• **DIRECTIONS**
From the rows below, pull out every line that contains the string "Supports" and copy each of those lines in full.

• **DATA TO PROCESS**
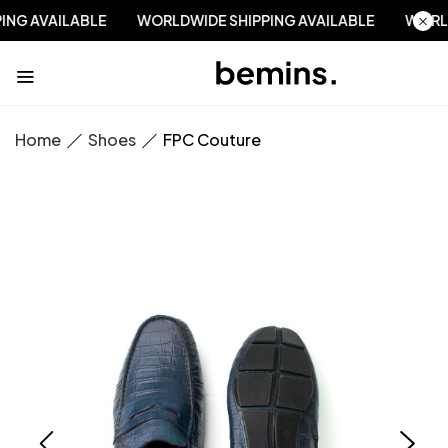
PPING AVAILABLE
WORLDWIDE SHIPPING AVAILABLE
WO
Home
Shoes
FPC Couture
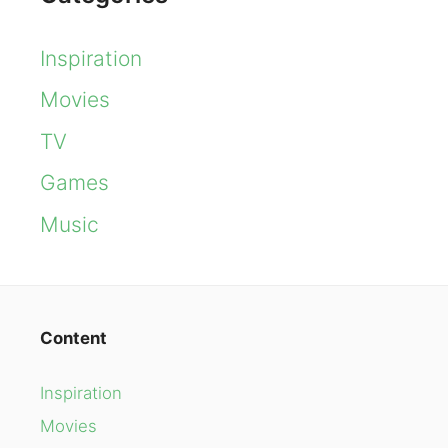
Inspiration
Movies
TV
Games
Music
Content
Inspiration
Movies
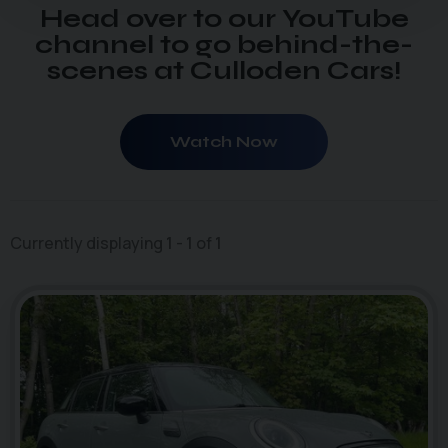
Head over to our YouTube
channel to go behind-the-
scenes at Culloden Cars!
Watch Now
Currently displaying
1
-
1
of
1
46
1
photo_camera
videocam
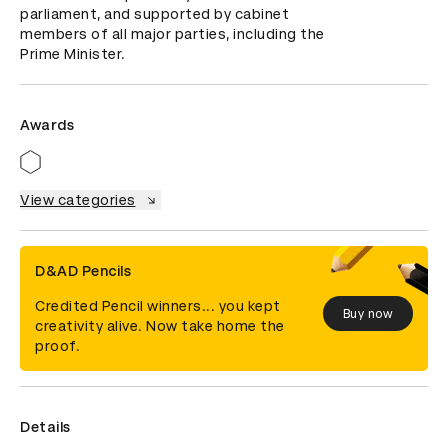
parliament, and supported by cabinet 
members of all major parties, including the 
Prime Minister.
Awards
View categories
D&AD Pencils
Credited Pencil winners... you kept
Buy now
creativity alive. Now take home the
proof.
Details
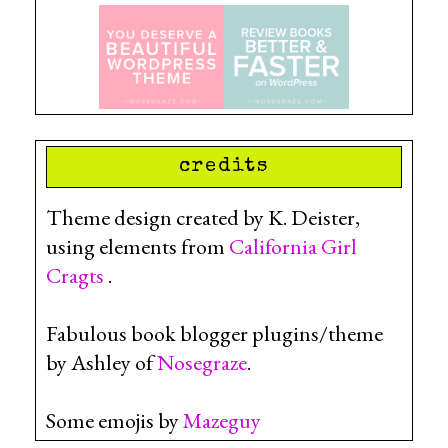
credits
Theme design created by K. Deister,
using elements from
California Girl
Cragts
.
Fabulous book blogger plugins/theme
by Ashley of
Nosegraze
.
Some emojis by
Mazeguy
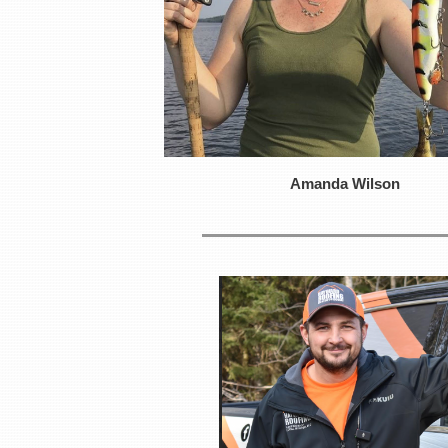
Amanda Wilson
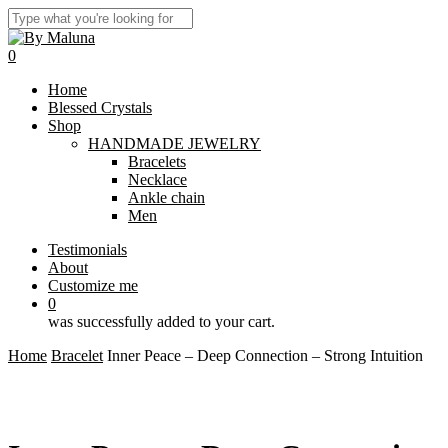
Skip
to
Close
main
Search
0
content
Menu
Home
Blessed Crystals
Shop
HANDMADE JEWELRY
Bracelets
Necklace
Ankle chain
Men
Testimonials
About
Customize me
0
was successfully added to your cart.
Home
Bracelet
Inner Peace – Deep Connection – Strong Intuition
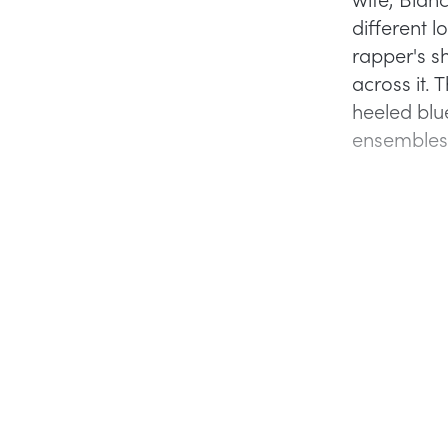
different l
rapper's s
across it. 
heeled blu
ensembles 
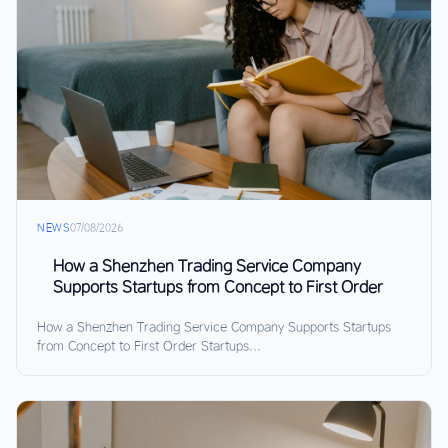
NEWS
07/08/2026
How a Shenzhen Trading Service Company
Supports Startups from Concept to First Order
How a Shenzhen Trading Service Company Supports Startups
from Concept to First Order Startups...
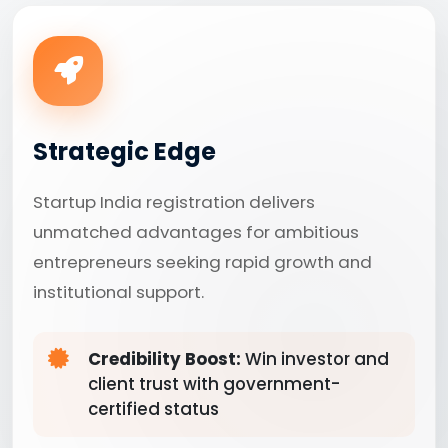
Strategic Edge
Startup India registration delivers
unmatched advantages for ambitious
entrepreneurs seeking rapid growth and
institutional support.
Credibility Boost:
Win investor and
client trust with government-
certified status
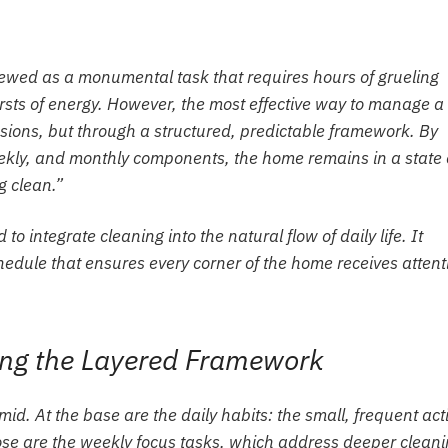
iewed as a monumental task that requires hours of grueling
ursts of energy. However, the most effective way to manage a
sions, but through a structured, predictable framework. By
kly, and monthly components, the home remains in a state 
g clean.”
 integrate cleaning into the natural flow of daily life. It
hedule that ensures every corner of the home receives attent
ing the Layered Framework
amid. At the base are the daily habits: the small, frequent act
se are the weekly focus tasks, which address deeper clean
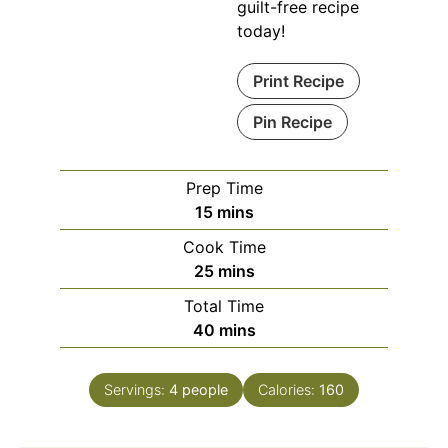
guilt-free recipe
today!
Print Recipe
Pin Recipe
Prep Time
minutes
15
mins
Cook Time
minutes
25
mins
Total Time
minutes
40
mins
Servings:
4
people
Calories:
160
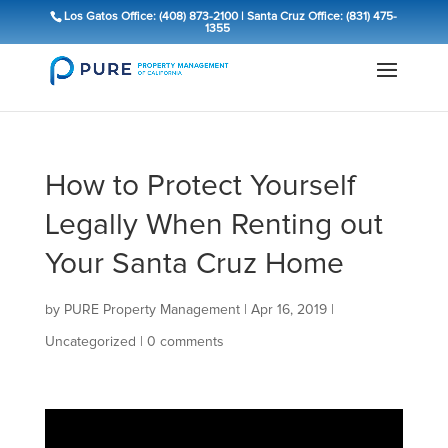
Los Gatos Office: (408) 873-2100
|
Santa Cruz Office: (831) 475-
1355
How to Protect Yourself
Legally When Renting out
Your Santa Cruz Home
by
PURE Property Management
|
Apr 16, 2019
|
Uncategorized
|
0 comments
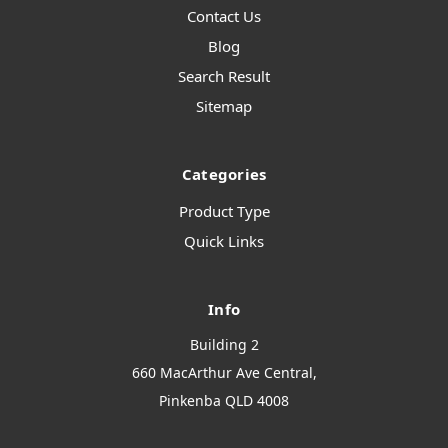
Contact Us
Blog
Search Result
Sitemap
Categories
Product Type
Quick Links
Info
Building 2
660 MacArthur Ave Central,
Pinkenba QLD 4008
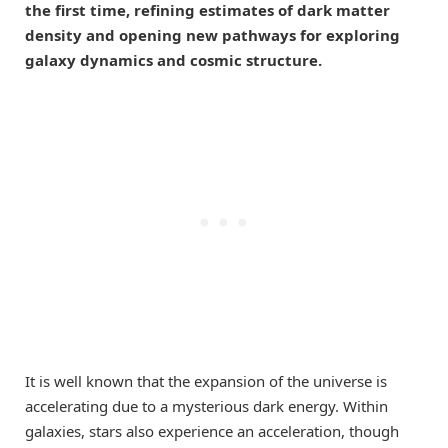
the first time, refining estimates of dark matter
density and opening new pathways for exploring
galaxy dynamics and cosmic structure.
It is well known that the expansion of the universe is
accelerating due to a mysterious dark energy. Within
galaxies, stars also experience an acceleration, though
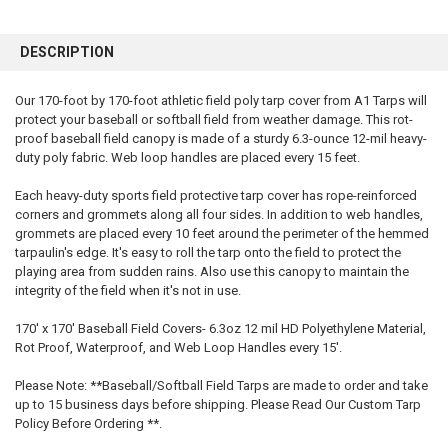
FREQUENTLY
BOUGHT
DESCRIPTION
TOGETHER:
Our 170-foot by 170-foot athletic field poly tarp cover from A1 Tarps will
protect your baseball or softball field from weather damage. This rot-
SELECT
ALL
proof baseball field canopy is made of a sturdy 6.3-ounce 12-mil heavy-
duty poly fabric. Web loop handles are placed every 15 feet.
ADD
SELECTED
Each heavy-duty sports field protective tarp cover has rope-reinforced
TO CART
corners and grommets along all four sides. In addition to web handles,
grommets are placed every 10 feet around the perimeter of the hemmed
tarpaulin's edge. It's easy to roll the tarp onto the field to protect the
playing area from sudden rains. Also use this canopy to maintain the
integrity of the field when it's not in use.
170' x 170' Baseball Field Covers- 6.3oz 12 mil HD Polyethylene Material,
Rot Proof, Waterproof, and Web Loop Handles every 15'.
Please Note: **Baseball/Softball Field Tarps are made to order and take
up to 15 business days before shipping. Please Read Our Custom Tarp
Policy Before Ordering **.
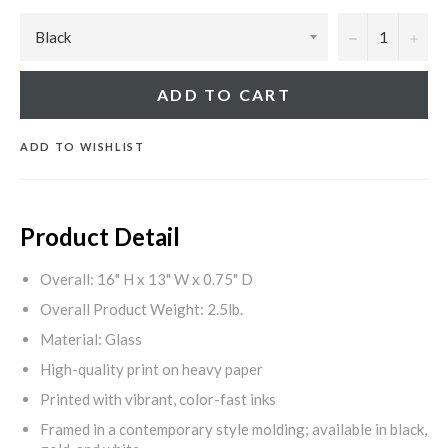
−
+
ADD TO CART
ADD TO WISHLIST
Product Detail
Overall: 16" H x 13" W x 0.75" D
Overall Product Weight: 2.5lb.
Material: Glass
High-quality print on heavy paper
Printed with vibrant, color-fast inks
Framed in a contemporary style molding; available in black,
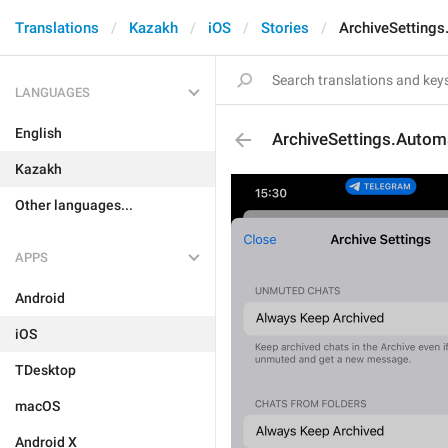
Translations
Kazakh
iOS
Stories
ArchiveSettings
LANGUAGES
English
ArchiveSettings.Automa
Kazakh
Other languages...
APPS
Android
iOS
TDesktop
macOS
Android X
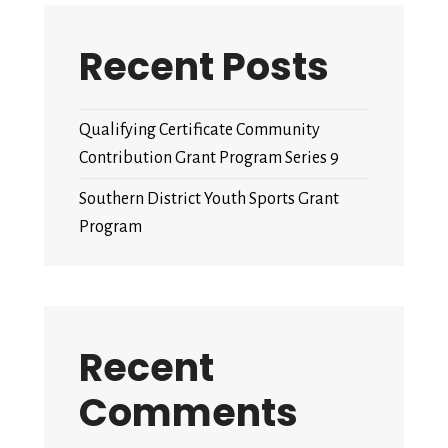
Recent Posts
Qualifying Certificate Community
Contribution Grant Program Series 9
Southern District Youth Sports Grant
Program
Recent
Comments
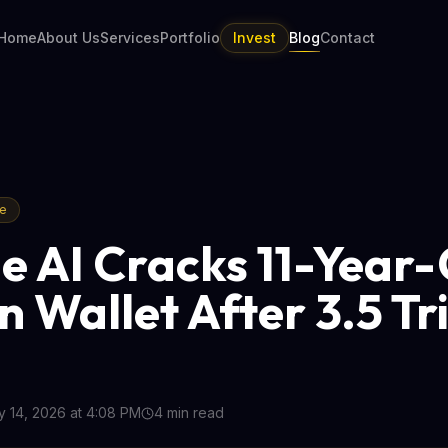
Home
About Us
Services
Portfolio
Invest
Blog
Contact
re
e AI Cracks 11-Year
n Wallet After 3.5 Tri
 14, 2026 at 4:08 PM
4
min read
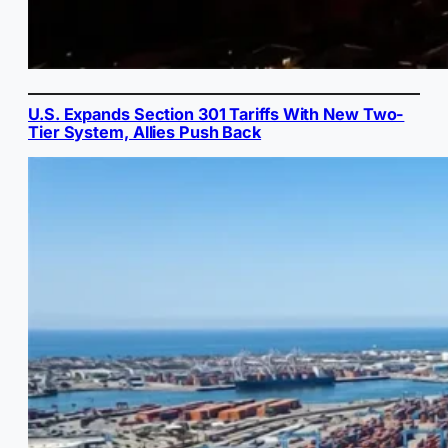
U.S. Expands Section 301 Tariffs With New Two-
Tier System, Allies Push Back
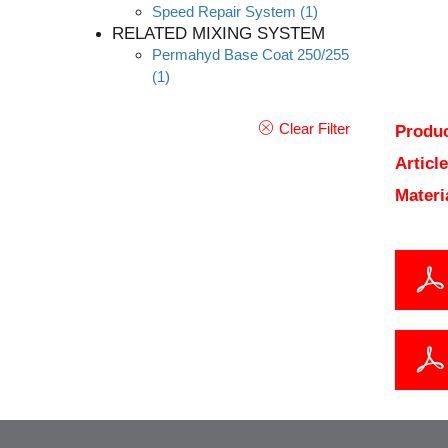
Speed Repair System
(1)
RELATED MIXING SYSTEM
Permahyd Base Coat 250/255
(1)
Clear Filter
Produc
Articl
Materi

• **SOLUTION BELOW**
Supports Startups from Concept to First Order
How a Shenzhen Trading Service Company Supports Startups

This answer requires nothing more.